C Bradley Thompson:
In “The Moral Issue of Our Time,” I defined thecentral moral conflict of Western Civilization as reducible to one fundamental alternative: the ethic of selfishness versus the ethic of selflessness. Most philosophers and theologians throughout history have viewed selfishness as the problem to be solved or overcome, and selflessness in one form or another as the solution.
The few advocates of selfishness (and by a few, I mean a handful) hold that the pursuit of happiness is man’s primary moral obligation, while the proponents of selflessness hold that pursuing the happiness of others is man’s primary moral obligation. In general terms, what we might call the “pro-self” approach regards virtue as those actions taken in pursuit of values that seek to improve one’s own life, while the “anti-self” approach regards virtue as those actions that deny and sacrifice a man’s selfish values for the sake of others.
Throughout the history of Western Civilization, the idea of “selfishness” was long considered by most philosophers and theologians to represent the source of all immorality. (Related concepts such as “self-interest” or “interest” were likewise morally suspect, but not as vilified as “selfishness.”) Selfishness has always been treated as morally tainted, or, worse, as the lowest human impulse—an impulse, desire, or passion (as opposed to reason) that leads to predatory grasping often at the expense of others—to self-love, to self-satisfaction, to self-seeking, to greed, to avarice, to love of gain, to money-making, to cupidity, to luxury, to corruption, and then on to lying, cheating, stealing, and worse for one’s own gain.

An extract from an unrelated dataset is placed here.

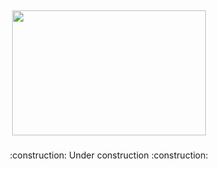 ## <div align="center"><img src="https://1000logos.net/wp-content/uploads/2018/03/Pinterest-logo.png" width="310" height="200" /></div>

###

<p align="center">:construction: Under construction :construction:</p>
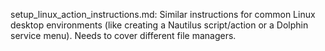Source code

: setup_linux_action_instructions.md: Similar instructions for common Linux desktop environments (like creating a Nautilus script/action or a Dolphin service menu). Needs to cover different file managers.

By contrast, virtually the entire tradition of Western (if not world) moral thought defined ethical action as synonymous with selflessness and self-sacrifice. The essence of moral action from the ancient to the modern world has been identified with subordinating or sacrificing one’s own interests for the sake or needs of others. Indeed, Western Civilization has not, for the most part, developed a moral alternative to the code of self-less-ness. In its modern form, the common word used to define to the ethic of selflessness and self-sacrifice is altruism (a word invented by the nineteenth-century French philosopher, Auguste Comte), which runs in one form or another to and through the marrow of Western culture.
Charles Murray:
As a libertarian, I see no contradiction between believing in a Moral Law that commands me to be selflessly altruistic and opposing laws that farm out that obligation to government programs. One of the most powerful forces that made limited government work in nineteenth-century America and could make it work in twenty-first century America is the natural tendency of free people to help each other, and the most powerful force for deadening that impulse and impeding the provision of effective help is the substitution of bureaucracies for individuals, families, and communities.